# best beach weather first week of march



## jjking42 (Feb 19, 2006)

what location will have the best beach weather in the first week of march.

need to be clear water and sandy swimmable beach ( not too cold water)

Aruba
Barbados
US Vi
st Lucia
Atlantis
Cancun
cayman islands
sw florida
se florida

any other ideas

we went to Kauai last march and it was too cold


----------



## JLB (Feb 19, 2006)

You know what I would say!    

Got something against Hawaii?  Maui or Kauai.


----------



## driftwood (Feb 19, 2006)

dont go to Atlantis for warm weather......SAFE bet is Aruba, check the weather sites to see that the weather is ALWAYS 84-90 degrees with approx 10 mph tradewinds and even though the last 12 months have delivered twice the usual rainfall, it only rains 8 inches per year here. It is THE choice on your list for weather consistency.


----------



## chrisnwillie (Feb 19, 2006)

I'm in Aruba the last week of February and the first two weeks of March every year and the water temp has never been below 82 degrees. It is very swimable and the water is always crystal clear and beautiful.


----------



## jjking42 (Feb 19, 2006)

JLB said:
			
		

> You know what I would say!
> 
> Got something against Hawaii?  Maui or Kauai.

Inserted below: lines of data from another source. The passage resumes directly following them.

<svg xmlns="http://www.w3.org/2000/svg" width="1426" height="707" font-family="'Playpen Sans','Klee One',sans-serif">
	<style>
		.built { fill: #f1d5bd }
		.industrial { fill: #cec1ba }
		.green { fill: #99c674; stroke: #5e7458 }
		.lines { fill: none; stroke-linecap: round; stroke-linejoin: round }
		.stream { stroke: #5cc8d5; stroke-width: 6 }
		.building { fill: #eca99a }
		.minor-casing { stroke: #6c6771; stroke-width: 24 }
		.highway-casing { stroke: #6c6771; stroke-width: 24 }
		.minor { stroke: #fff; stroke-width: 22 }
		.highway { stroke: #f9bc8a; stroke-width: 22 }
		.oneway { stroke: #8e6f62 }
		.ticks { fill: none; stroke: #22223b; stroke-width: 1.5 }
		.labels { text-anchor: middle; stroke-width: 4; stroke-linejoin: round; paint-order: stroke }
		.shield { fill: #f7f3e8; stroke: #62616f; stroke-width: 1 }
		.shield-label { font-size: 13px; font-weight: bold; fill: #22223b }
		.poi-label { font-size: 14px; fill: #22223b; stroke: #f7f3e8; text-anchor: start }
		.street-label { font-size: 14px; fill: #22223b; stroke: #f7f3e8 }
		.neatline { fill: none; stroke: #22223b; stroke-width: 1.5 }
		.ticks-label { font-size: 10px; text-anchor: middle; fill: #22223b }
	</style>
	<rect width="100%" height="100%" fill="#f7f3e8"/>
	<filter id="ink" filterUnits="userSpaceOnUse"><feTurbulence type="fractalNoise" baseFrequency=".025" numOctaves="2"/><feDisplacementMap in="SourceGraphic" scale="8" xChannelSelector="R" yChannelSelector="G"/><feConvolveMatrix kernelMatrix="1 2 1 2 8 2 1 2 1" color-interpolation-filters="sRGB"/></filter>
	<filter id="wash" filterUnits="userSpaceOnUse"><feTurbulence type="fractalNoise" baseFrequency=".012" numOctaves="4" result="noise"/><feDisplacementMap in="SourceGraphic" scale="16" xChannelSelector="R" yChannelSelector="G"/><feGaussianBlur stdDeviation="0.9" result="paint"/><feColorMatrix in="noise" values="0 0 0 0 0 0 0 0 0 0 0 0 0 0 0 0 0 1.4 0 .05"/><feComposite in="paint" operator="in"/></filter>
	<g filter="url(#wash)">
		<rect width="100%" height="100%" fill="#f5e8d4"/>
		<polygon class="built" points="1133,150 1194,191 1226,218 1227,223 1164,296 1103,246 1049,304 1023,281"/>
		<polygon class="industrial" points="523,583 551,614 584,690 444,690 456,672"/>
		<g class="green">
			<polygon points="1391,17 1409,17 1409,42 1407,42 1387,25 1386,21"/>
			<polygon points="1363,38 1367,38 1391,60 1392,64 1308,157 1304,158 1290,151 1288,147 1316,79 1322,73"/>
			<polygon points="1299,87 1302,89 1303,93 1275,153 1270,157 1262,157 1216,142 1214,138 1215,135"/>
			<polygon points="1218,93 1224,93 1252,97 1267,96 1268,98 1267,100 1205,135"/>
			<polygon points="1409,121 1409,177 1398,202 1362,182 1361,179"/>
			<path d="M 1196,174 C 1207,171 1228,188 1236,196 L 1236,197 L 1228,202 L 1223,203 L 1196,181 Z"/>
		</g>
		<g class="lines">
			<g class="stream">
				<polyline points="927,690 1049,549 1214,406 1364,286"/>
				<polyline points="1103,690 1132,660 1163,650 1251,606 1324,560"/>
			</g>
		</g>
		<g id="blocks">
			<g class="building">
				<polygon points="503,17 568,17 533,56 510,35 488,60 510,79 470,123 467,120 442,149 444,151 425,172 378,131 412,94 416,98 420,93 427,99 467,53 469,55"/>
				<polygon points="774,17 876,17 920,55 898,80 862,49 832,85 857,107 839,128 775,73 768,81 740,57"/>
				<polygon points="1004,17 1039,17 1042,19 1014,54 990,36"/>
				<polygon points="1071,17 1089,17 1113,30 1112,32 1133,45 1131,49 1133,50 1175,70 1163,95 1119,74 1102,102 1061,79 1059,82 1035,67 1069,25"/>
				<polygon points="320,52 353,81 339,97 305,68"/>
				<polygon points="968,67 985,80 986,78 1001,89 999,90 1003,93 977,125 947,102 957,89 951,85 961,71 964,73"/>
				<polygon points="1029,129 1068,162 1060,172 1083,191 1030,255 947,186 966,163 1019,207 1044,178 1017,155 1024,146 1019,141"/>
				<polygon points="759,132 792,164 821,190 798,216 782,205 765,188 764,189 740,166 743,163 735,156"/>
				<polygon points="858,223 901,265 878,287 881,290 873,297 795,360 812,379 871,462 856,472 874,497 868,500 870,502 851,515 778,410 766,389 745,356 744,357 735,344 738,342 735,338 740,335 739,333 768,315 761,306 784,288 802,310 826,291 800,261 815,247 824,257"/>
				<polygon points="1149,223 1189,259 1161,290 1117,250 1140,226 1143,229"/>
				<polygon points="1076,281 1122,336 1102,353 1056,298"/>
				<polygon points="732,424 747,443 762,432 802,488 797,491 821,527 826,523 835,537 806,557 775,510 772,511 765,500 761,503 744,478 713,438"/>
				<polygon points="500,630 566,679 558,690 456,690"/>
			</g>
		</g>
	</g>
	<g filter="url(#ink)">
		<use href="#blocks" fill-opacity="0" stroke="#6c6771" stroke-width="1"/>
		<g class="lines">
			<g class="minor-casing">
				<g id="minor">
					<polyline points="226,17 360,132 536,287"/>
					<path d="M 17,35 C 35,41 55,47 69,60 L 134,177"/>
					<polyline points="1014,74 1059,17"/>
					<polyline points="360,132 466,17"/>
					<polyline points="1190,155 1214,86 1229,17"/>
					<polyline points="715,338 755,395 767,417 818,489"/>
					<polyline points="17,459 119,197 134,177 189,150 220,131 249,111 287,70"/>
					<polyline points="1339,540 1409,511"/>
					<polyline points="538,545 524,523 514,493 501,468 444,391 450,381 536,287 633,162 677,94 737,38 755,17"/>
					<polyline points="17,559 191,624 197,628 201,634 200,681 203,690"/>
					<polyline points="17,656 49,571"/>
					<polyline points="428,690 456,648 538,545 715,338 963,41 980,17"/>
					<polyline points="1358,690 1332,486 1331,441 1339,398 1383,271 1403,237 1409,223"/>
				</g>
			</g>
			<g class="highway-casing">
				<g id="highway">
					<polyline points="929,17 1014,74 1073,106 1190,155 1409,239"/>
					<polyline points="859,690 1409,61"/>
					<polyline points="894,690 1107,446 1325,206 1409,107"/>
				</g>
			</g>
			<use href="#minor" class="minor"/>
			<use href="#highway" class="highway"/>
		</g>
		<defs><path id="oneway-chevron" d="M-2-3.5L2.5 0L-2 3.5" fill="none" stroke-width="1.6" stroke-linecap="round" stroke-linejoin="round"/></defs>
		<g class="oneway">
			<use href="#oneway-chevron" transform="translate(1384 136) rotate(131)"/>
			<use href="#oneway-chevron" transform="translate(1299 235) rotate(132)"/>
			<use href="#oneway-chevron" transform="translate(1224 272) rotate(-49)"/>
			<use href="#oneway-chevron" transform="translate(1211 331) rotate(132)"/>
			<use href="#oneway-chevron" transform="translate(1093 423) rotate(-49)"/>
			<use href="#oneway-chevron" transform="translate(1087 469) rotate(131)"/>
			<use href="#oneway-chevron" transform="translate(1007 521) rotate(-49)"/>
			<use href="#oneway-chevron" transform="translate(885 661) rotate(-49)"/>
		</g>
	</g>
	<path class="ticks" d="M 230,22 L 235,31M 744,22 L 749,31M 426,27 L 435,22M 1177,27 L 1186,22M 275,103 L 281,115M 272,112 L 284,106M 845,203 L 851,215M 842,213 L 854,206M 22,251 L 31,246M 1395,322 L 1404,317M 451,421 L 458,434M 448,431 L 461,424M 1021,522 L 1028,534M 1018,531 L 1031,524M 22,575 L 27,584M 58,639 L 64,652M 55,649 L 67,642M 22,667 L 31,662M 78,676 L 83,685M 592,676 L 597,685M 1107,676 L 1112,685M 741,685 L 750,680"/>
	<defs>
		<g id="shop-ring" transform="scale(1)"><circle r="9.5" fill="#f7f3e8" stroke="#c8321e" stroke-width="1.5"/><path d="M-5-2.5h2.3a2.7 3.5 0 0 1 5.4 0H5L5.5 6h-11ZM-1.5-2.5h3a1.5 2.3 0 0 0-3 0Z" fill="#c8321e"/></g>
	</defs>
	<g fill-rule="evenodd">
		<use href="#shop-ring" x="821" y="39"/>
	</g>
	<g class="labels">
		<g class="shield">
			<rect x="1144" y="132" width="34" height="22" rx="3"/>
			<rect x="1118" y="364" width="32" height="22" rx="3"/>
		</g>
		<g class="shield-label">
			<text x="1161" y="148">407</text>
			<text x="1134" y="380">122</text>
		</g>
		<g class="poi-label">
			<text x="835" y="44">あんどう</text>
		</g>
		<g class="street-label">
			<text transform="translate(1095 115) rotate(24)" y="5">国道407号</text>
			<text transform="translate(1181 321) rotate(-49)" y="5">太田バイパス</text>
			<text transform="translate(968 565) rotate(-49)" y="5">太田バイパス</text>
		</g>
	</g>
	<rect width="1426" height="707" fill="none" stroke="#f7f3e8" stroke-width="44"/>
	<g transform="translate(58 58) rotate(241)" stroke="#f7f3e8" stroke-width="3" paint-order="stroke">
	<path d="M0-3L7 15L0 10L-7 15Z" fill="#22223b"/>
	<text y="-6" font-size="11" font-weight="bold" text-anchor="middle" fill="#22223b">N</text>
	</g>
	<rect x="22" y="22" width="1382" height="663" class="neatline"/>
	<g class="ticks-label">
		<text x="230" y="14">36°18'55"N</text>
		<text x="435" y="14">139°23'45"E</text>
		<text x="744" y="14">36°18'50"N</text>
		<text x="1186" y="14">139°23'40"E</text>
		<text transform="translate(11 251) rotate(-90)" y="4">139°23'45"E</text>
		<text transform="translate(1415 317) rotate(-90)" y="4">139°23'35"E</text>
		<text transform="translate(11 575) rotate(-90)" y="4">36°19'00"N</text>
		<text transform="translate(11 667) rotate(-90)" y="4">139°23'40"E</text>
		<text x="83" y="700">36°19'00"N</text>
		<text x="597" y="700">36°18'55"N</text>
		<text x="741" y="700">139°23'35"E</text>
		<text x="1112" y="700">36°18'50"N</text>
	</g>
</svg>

Did Kauai last year and I am thinking that I will try Maui in summer or fall which means i still need to figure out where to go in march. Maybe time for a ski trip in one of the old run down Colorado resorts , unless St James Place pops up.


----------



## tsl (Feb 19, 2006)

*Aruba/St. Martin/Caymans*

We just got back from Aruba and the water and temps were great.  We have also been to St. Martin and the Caymans for a March Spring Break and they were also very nice with warm water.


----------